* _ZITIERTER TEXT_:
Sicher kennt auch das kroatische Wahlrecht die 5 % Hürde. Diejenigen Wählerstimmen jedoch, die für Parteien abgegeben wurden, die die 5 % Hürde nicht schafften, wurden der jeweils stärksten Partei zugeschlagen. Dies führte - je nach Region - zu einer merkwürdigen Konstellation bei der Zusammenstellung mancher Listen. So ging die HDZ (Kroatische demokratische Gemeinschaft; ehemalige Tudjman-Partei) zum Teil mit der HSP (Kroatische Partei des Rechts; Nationalkonservative) und der HKDU (Kroatische christdemokratische Union; Christnationale) ins Rennen. Die SDP (sozialistische Partei; größte Regierungspartei) verbündete sich in Listen mit bis zu 4 Parteien, darunter die Bauernpartei (HSS) und die Volkspartei (HNS), aber auch die linksextreme ASH.

Die Ergebnisse im einzelnen:

  • Große Freude bei den Sozialisten (SDP): Die SDP war bereits vor der Wahl als mit Abstand stärkste Partei gehandelt worden. In allen Umfragen hatte sie etwa im Bereich zwischen 20 und 27 % gelegen. Diese Umfrageergebnisse bestätigten sich bei der Wahl. Landesweit lag sie im Mittel bei ca. 20 %. Die SDP, die die Partei der Reform- und Postkommunisten ist, konnte damit ihre starke Stellung in der Regierung behaupten und ihre Situation in den Bezirken und den Kommunen im Verhältnis zur letzten Kommunalwahl erheblich verbessern.

    Sie wird jedoch ausnahmslos Koalitionspartner brauchen. Ihr bestes Ergebnis in einem Bezirk erzielte die SDP allerdings in einer Liste mit der HSS, der HSLS und der HSU im Bezirk Primorsko-Goranska, dem Küstenbezirk Norddalmatien und in der Stadt Split, hier in einer Liste mit der HSS, HSU und der LS (liberale Partei). "Die SDP wird mit ihren Partnern die Regierung in den meisten Städten und Bezirken übernehmen", erläuterte der sozialistische Premier Racan und wies damit bereits auf die Möglichkeit von Koalitionen hin. Dies wird auch von den meisten politischen Beobachtern für die wahrscheinlichste Option gehalten.

  • HDZ: Totgesagte leben länger! "Die HDZ bleibt die stärkste Partei, allerdings ohne Regierung!", titelte die größte kroatische Tageszeitung "Vecernji list" am 22. 05. 2001. Zwar ist sie in 14 von 21 Zupanjas (Bezirken) die stärkste Partei, jedoch werden sich vermutlich fast überall für die Sozialisten Koalitionspartner finden, so dass die HDZ in den meisten Kommunen die Oppositionsbank wird drücken müssen.

* _DATENSÄTZE_:
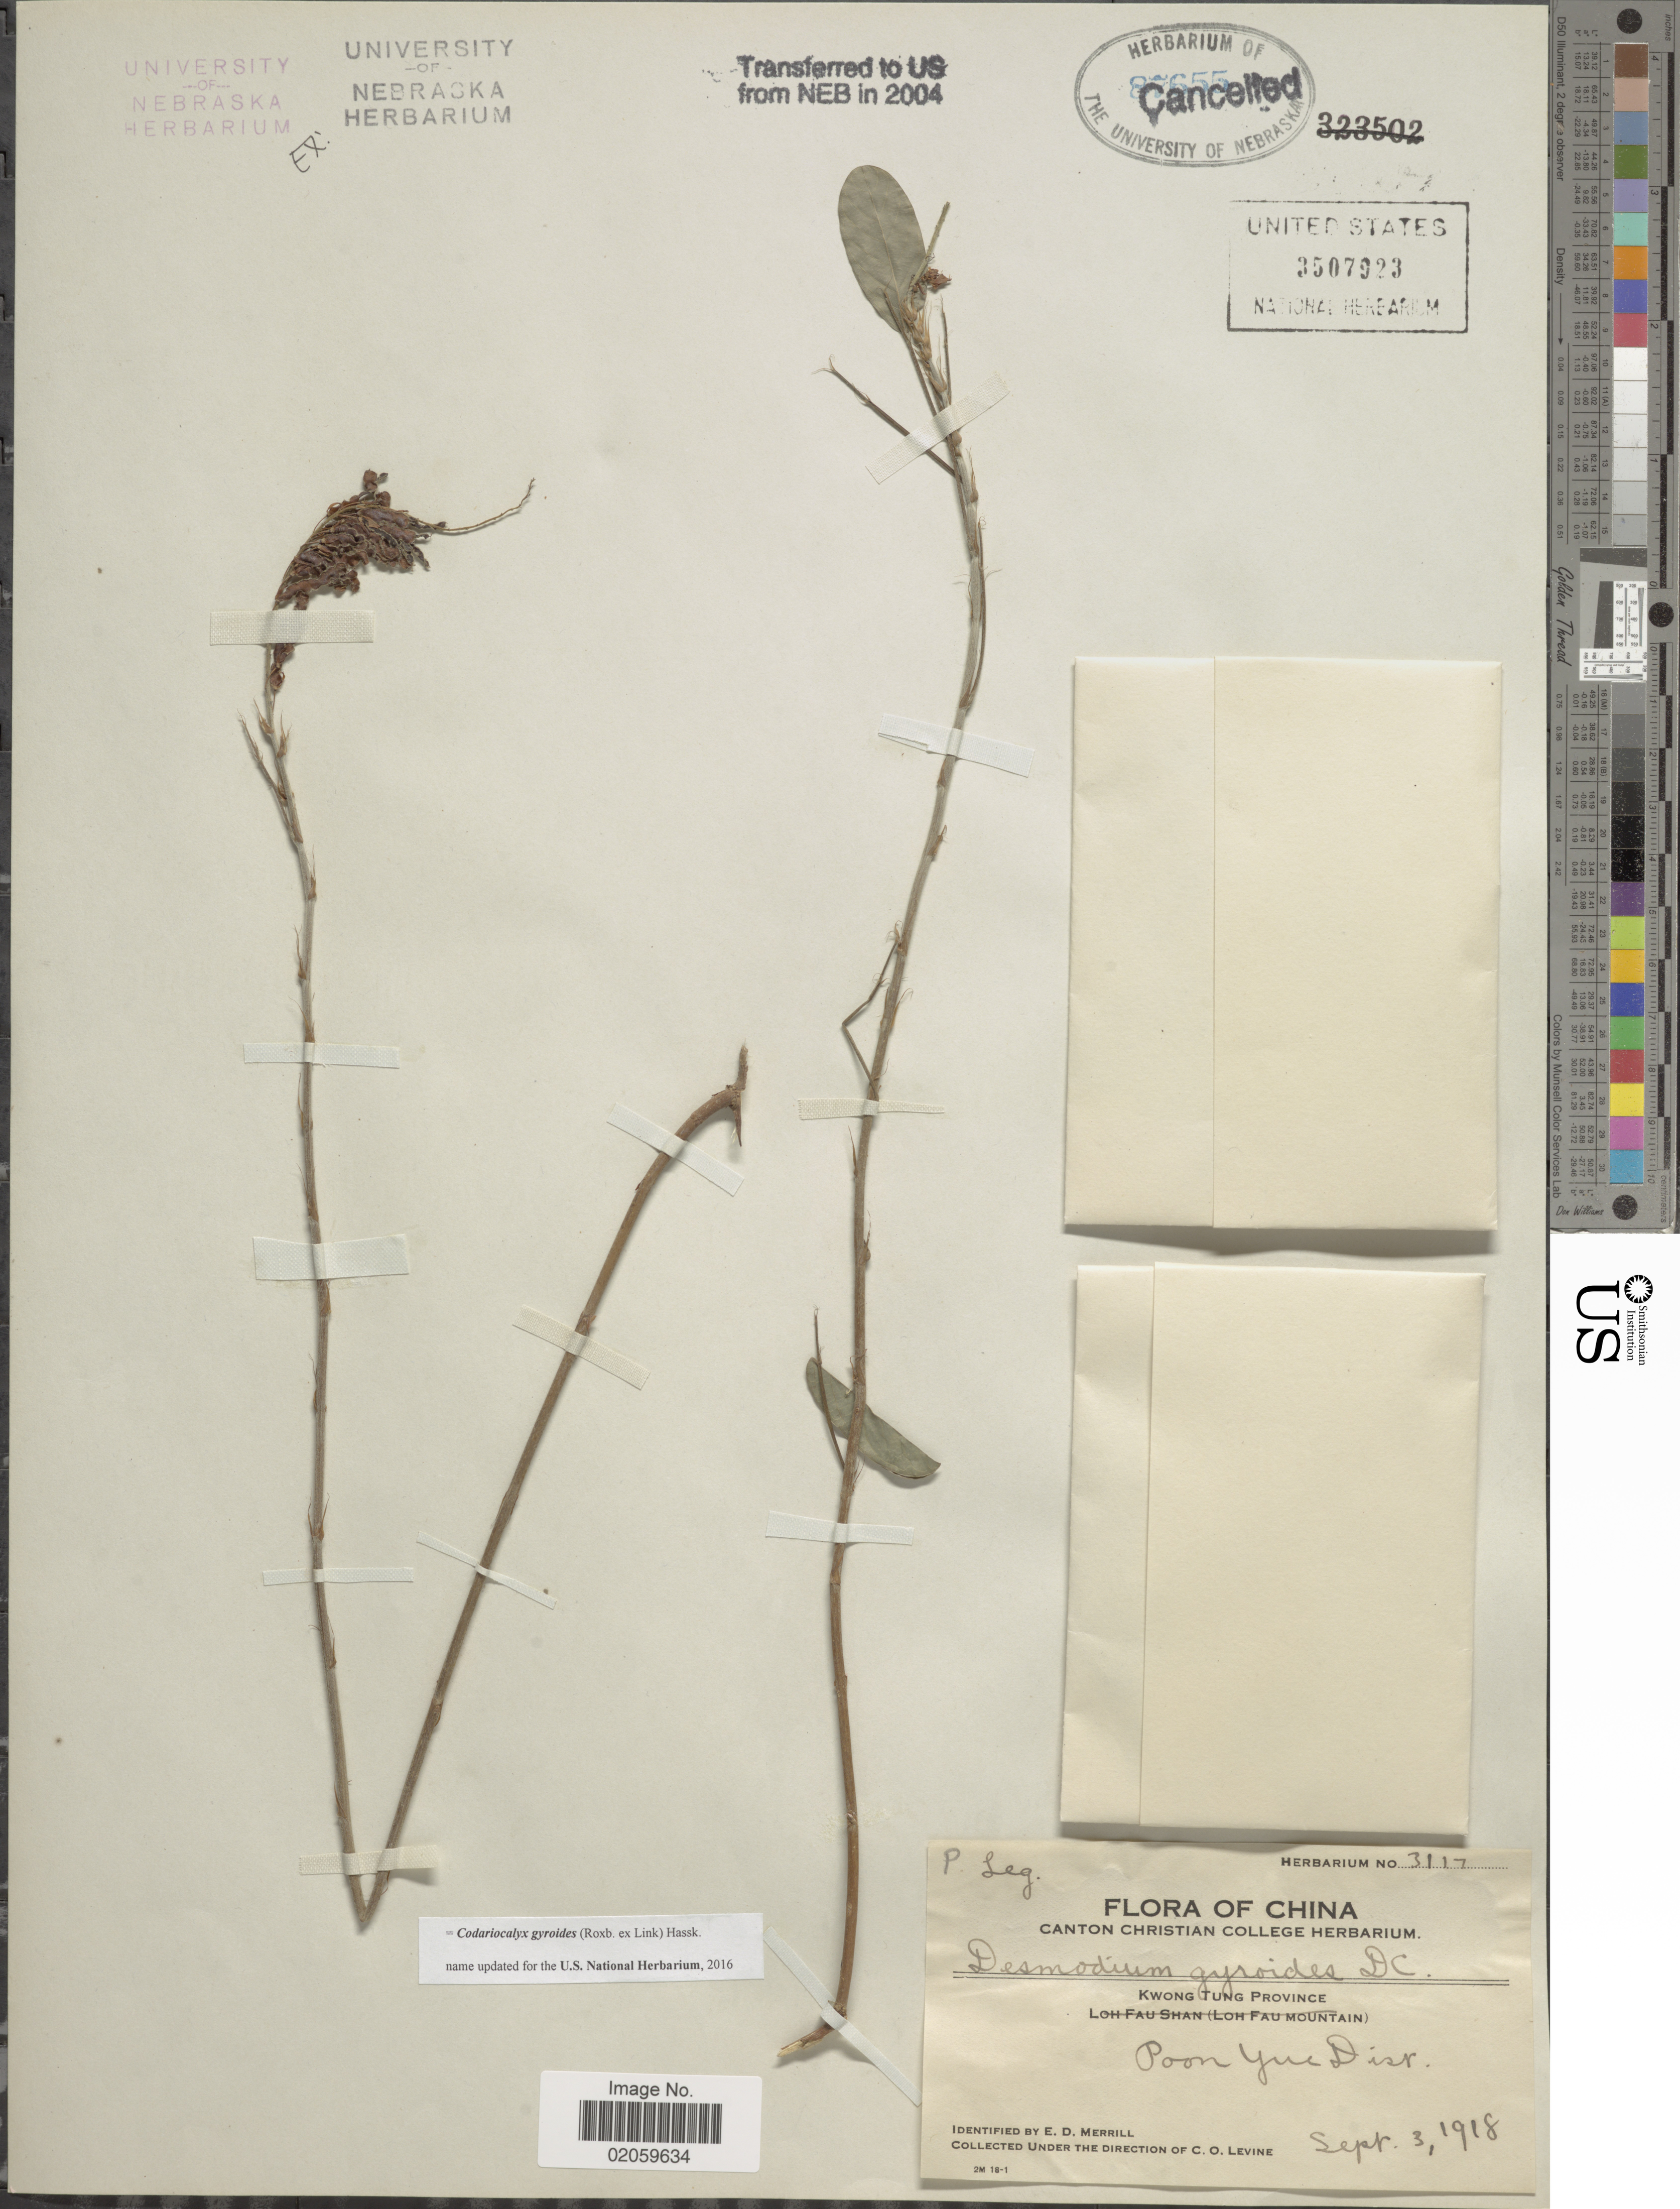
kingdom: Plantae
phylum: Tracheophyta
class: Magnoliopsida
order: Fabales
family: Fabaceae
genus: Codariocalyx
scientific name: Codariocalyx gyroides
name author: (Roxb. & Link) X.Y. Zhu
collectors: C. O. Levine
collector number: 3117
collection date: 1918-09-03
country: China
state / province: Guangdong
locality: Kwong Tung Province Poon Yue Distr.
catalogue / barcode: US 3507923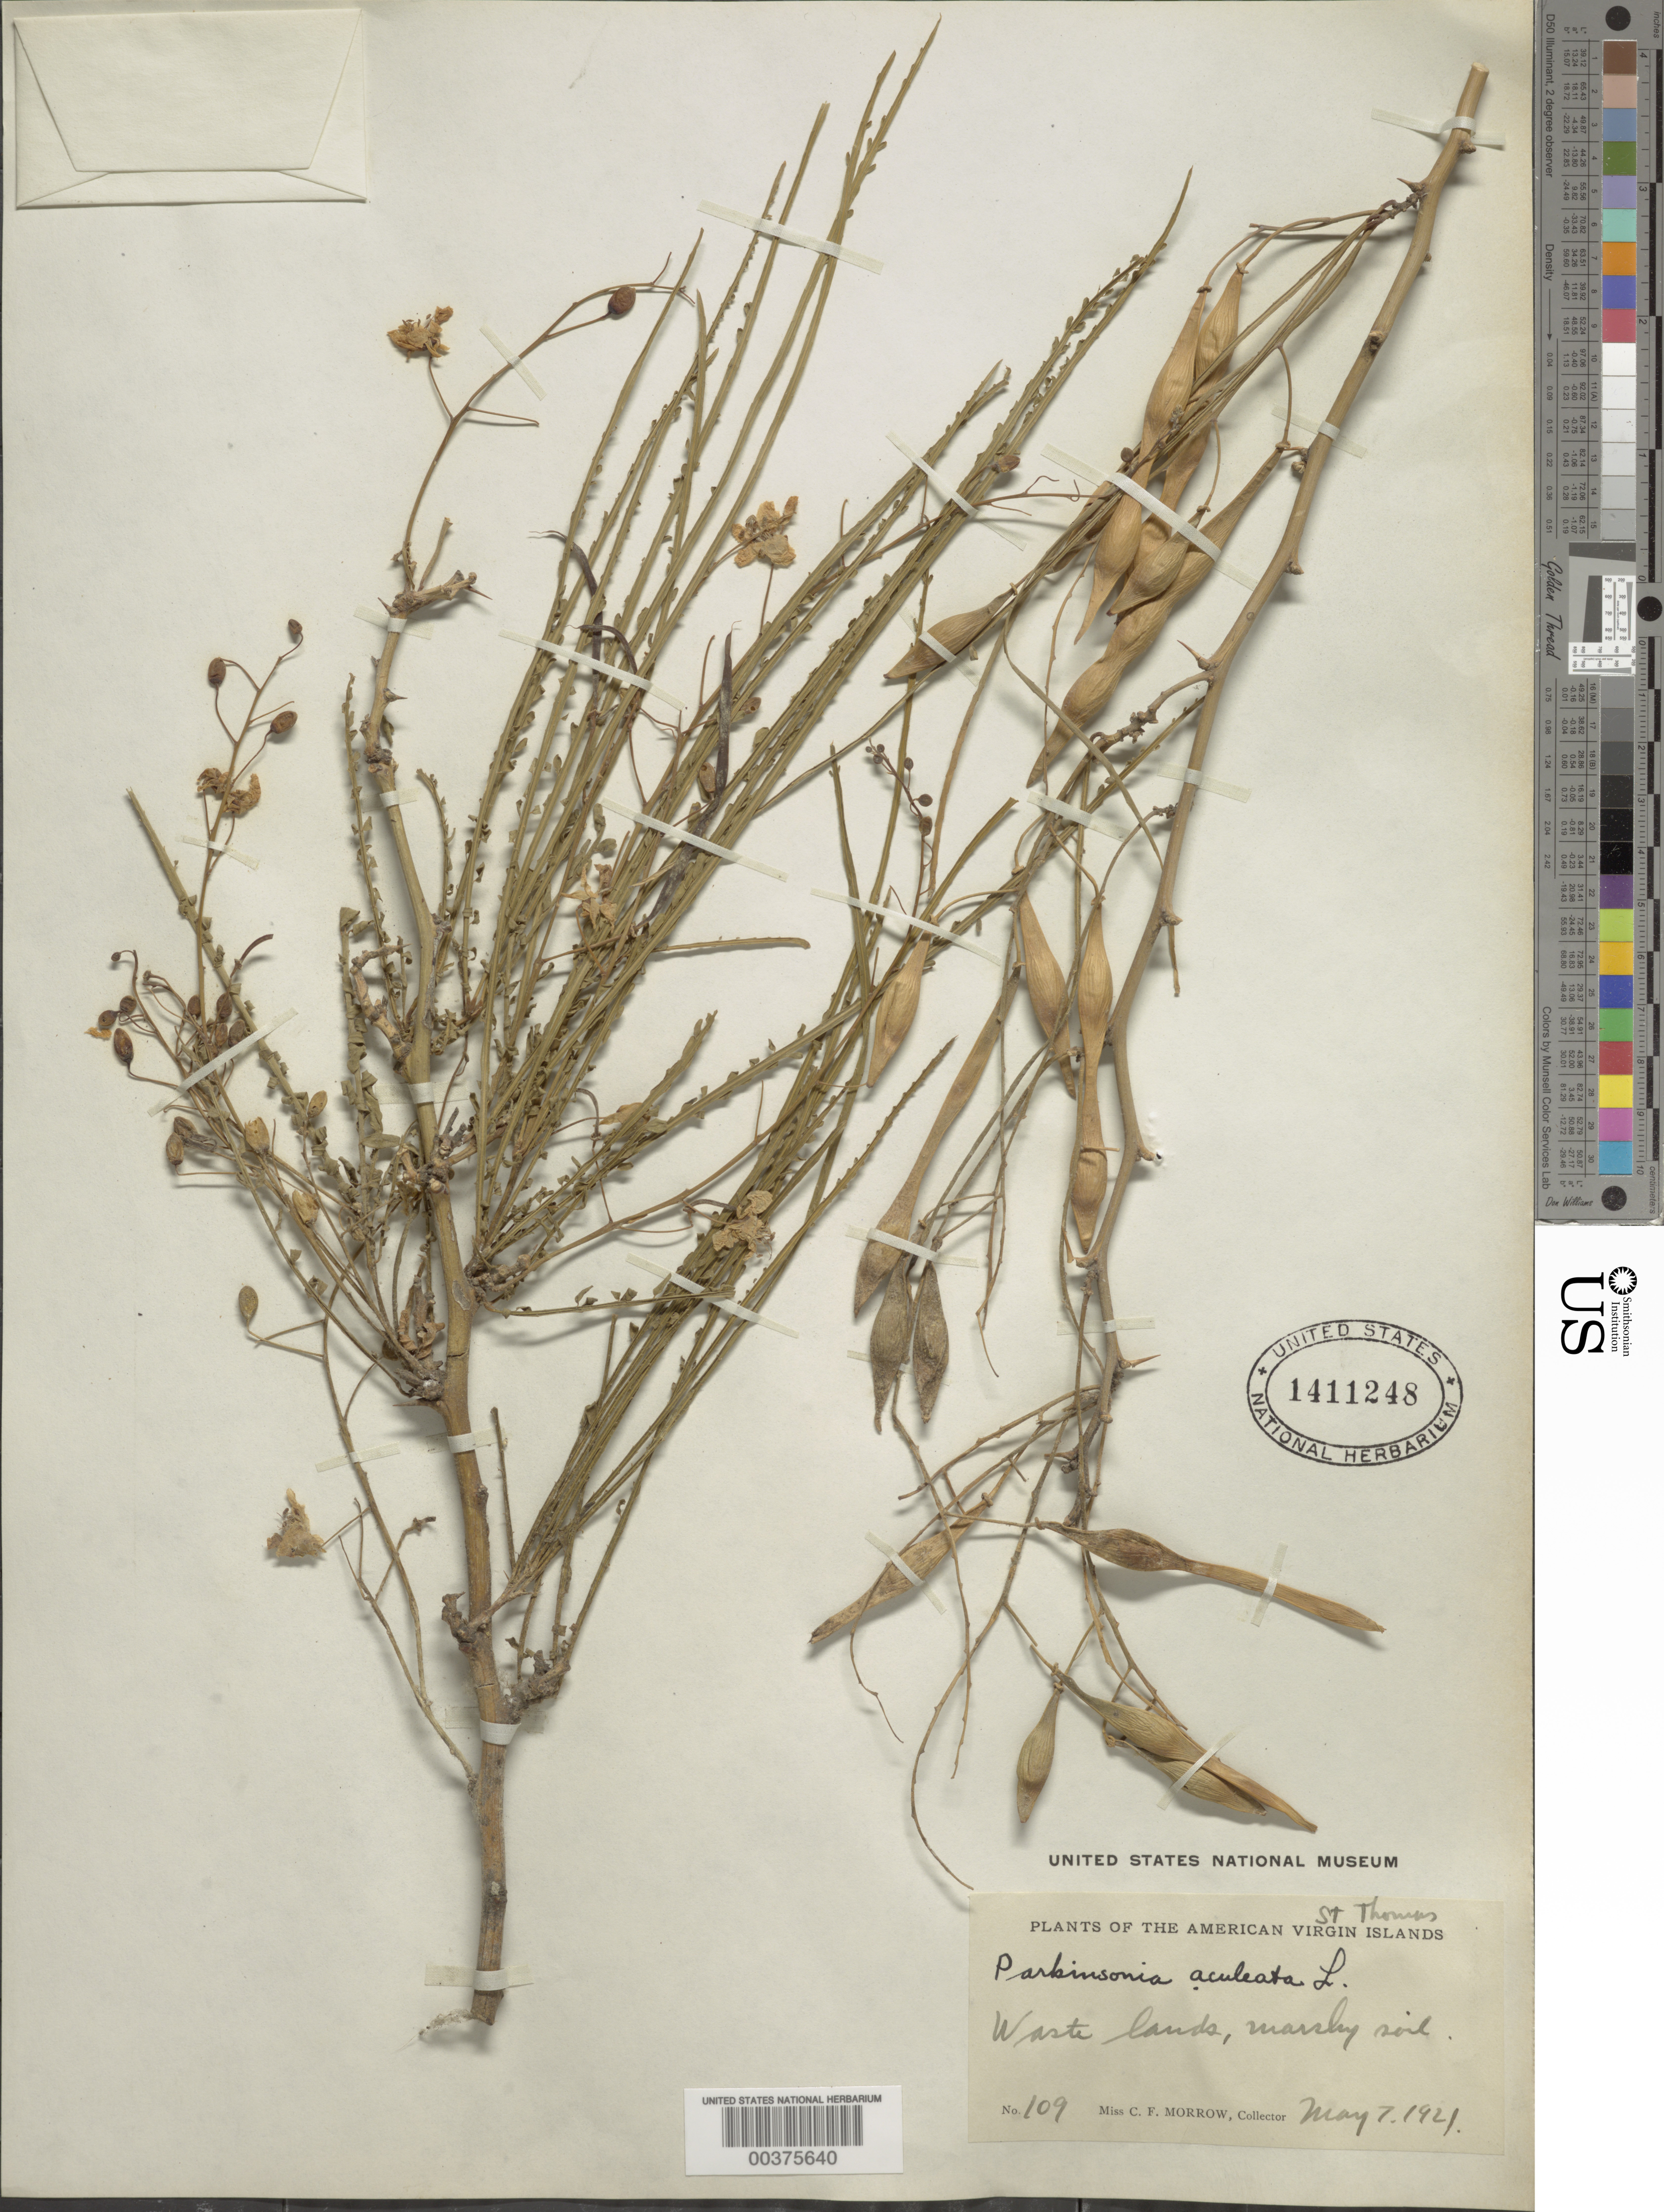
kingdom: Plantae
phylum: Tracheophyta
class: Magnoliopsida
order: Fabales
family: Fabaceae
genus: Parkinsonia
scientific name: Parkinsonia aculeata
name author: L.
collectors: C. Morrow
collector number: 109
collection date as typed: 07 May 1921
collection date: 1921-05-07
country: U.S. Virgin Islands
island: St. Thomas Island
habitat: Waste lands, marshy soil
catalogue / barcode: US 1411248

* _AUFGABENSTELLUNG 1_:
Beantworte anhand des Textes zu den Wahlen in Kroatien:
(a) Was geschah mit den Stimmen für Parteien, die an der 5 % Hürde scheiterten?
(b) In welchem Bereich lag die SDP in den Umfragen vor der Wahl?
(c) In wie vielen der 21 Zupanjas ist die HDZ die stärkste Partei?
* _AUFGABENSTELLUNG 2_:
Fasse den Absatz des Textes zu den Wahlen in Kroatien, der mit „Sicher kennt auch das kroatische Wahlrecht“ beginnt, als kurze Stichpunktliste zusammen und behalte dabei seine wesentlichen Fakten bei.
Grundlage ist allein der Text zu den Wahlen in Kroatien.

* _ERGEBNIS 1_:
(a) Sie wurden der jeweils stärksten Partei zugeschlagen.
(b) Etwa zwischen 20 und 27 %.
(c) In 14.

* _ERGEBNIS 2_:
- Auch das kroatische Wahlrecht hat eine 5 % Hürde.
- Stimmen für Parteien, die daran scheiterten, wurden der jeweils stärksten Partei zugeschlagen.
- Das führte je nach Region zu merkwürdigen Listenverbindungen.
- Die HDZ trat zum Teil gemeinsam mit der HSP und der HKDU an.
- Die SDP verbündete sich in Listen mit bis zu 4 Parteien, darunter HSS, HNS und die linksextreme ASH.